Economist Robert Stavins, in the Coasean tradtion, has insightfully argued that  (with some caveats, including that transaction costs in this cap-and-trade program are similar to the transaction costs in others) the initial allocation of allowances doesn’t matter in most significant ways:  it will have no effect on the distribution of allowances after trading, and will have no effect on the total magnitude of emissions and their attendant social costs.

But there is another factor economists have not addressed, that could effect the total magnitude of emissions and their attendant social costs, and that may well depend in part on the method of initial allocations: compliance.

Law Professor Christine Parker and political scientist Peter May, among others, have demonstrated that compliance with business regulation is highest when the regulated businesses believe that the regulatory regime is fair.  Lower levels of compliance reduce the effectiveness of the regulation in producing the desired outcome, and increase the costs of achieving it.  In the world of carbon emissions, this would mean a higher total magnitude of emissions and a reduced benefit to the public through the higher costs required to achieve them.

HakonSnaefellsnesi

My research into Icelandic fisheries suggests that in moving natural resources from communal to private property through cap and trade programs, initial allocations of rights do have an important effect on the perceived fairness of the regulatory regime, and thus on the willingness of the regulated to comply with it.

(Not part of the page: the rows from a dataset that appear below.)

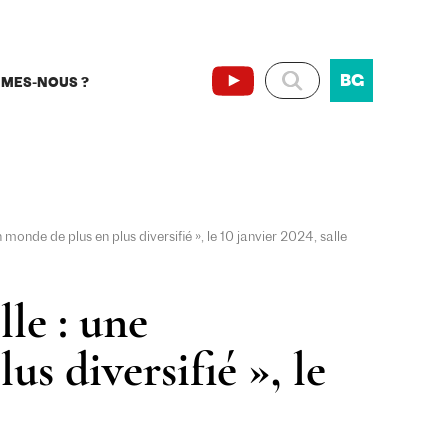
BG
MMES-NOUS ?
monde de plus en plus diversifié », le 10 janvier 2024, salle
le : une
s diversifié », le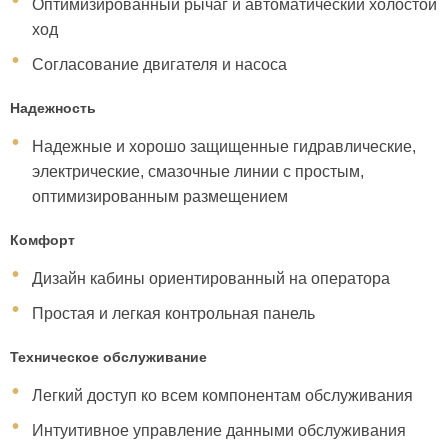
Оптимизированный рычаг и автоматический холостой
ход
Согласование двигателя и насоса
Надежность
Надежные и хорошо защищенные гидравлические,
электрические, смазочные линии с простым,
оптимизированным размещением
Комфорт
Дизайн кабины ориентированный на оператора
Простая и легкая контрольная панель
Техническое обслуживание
Легкий доступ ко всем компонентам обслуживания
Интуитивное управление данными обслуживания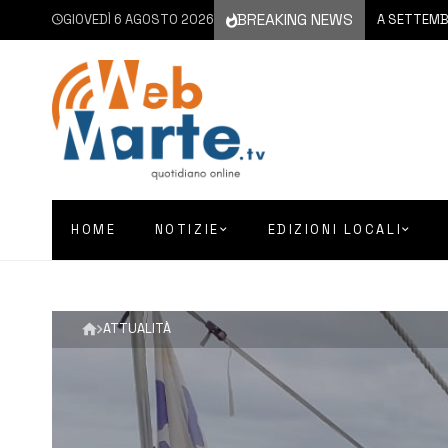
BREAKING NEWS
GIOVEDÌ 6 AGOSTO 2026
6 AGOSTO 2026
CATANIA | A SETTEMBRE IL VIA
HOME
NOTIZIE
EDIZIONI LOCALI
ATTUALITÀ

In Iceland, the government decided to protect fish stocks by freely allocating tradeable fishing rights and implementing catch quotas.  Permits were issued to fishing vessel owners based on their average catches during a three-year test period.  New entrants to the industry must now buy their way in by purchasing or leasing rights from others through the Icelandic Quota Exchange.  Although the system has been successful in reducing the overall catch, the perception that it is unfair has led to open defiance.  In an extraordinary case before the Icelandic Supreme Court, one fishing company did openly what many apparently do quietly — defied the system on the grounds that it was unfair.  

Transactions costs, of course, are inevitable, but it is not transaction costs that have produced resistance to the Icelandic system.  Rather, resistance is itself is a type of transaction cost, broadly construed, produced by the perceived unfairness of the initial allocation of rights.  In other words, the initial allocation of rights does indeed effect the overall effectiveness of a private property system. 

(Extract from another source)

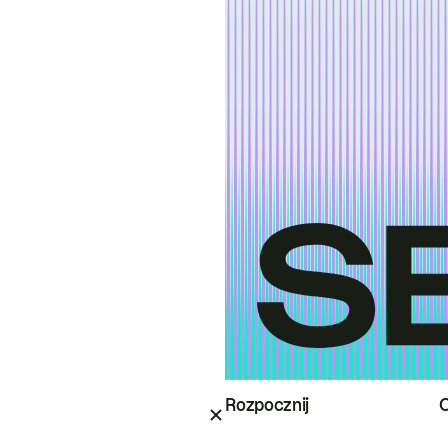
Rozpocznij
O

There has been considerable uproar over the potential free allocation rights to current carbon emissions producers.  Whether or not, as a matter of classical economic theory, the initial allocation of rights should effect the overall effectiveness of the program, the perception of fairness or unfairness will probably effect compliance with the system, and that in turn will effect its overall effectiveness.  It is important, therefore, for policy makers to bear in mind that the perceived fairness of initial allocations of property rights does indeed matter.

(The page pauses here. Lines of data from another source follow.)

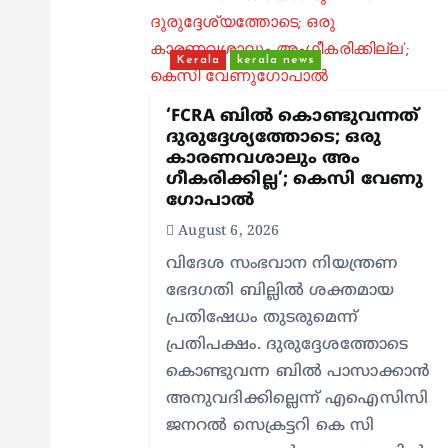
a
v
Kerala
kerala news
i
‘FCRA ബിൽ കൊണ്ടുവന്നത്
ദുരുദ്ദേശ്യത്തോടെ; ഒരു
കാരണവശാലും അം​
g
ഗീകരിക്കില്ല’; കെസി വേണു​
ഗോപാൽ
a
August 6, 2026
വിദേശ സംഭവാന നിയന്ത്രണ
t
ഭേദഗതി ബില്ലിൽ ശക്തമായ
പ്രതിഷേധം തുടരുമെന്ന്
i
പ്രതിപക്ഷം. ദുരുദ്ദേശത്തോടെ
കൊണ്ടുവന്ന ബിൽ പാസാക്കാൻ
o
അനുവദിക്കില്ലെന്ന് എഐസിസി
ജനറൽ സെക്രട്ടറി കെ സി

 December 5, 2009 at 9:53 am  Tags: Environmental Law, property  Posted in: Economic Analysis of Law, Empirical Analysis of Law, Environmental Law, Property Law, Uncategorized   Print This Post Print This Post

Responses (1)

  1. James Grimmelmann - December 5, 2009 at 1:46 pm

    So if we give the new property rights to the incumbents, others will perceive it as unfair and the new system won’t work. But if we don’t give the incumbents (many of whom have invested in the old system) the property rights, they’ll perceive it as unfair and the new system won’t work. Great. Is there any allocation of property rights that people would perceive as fair?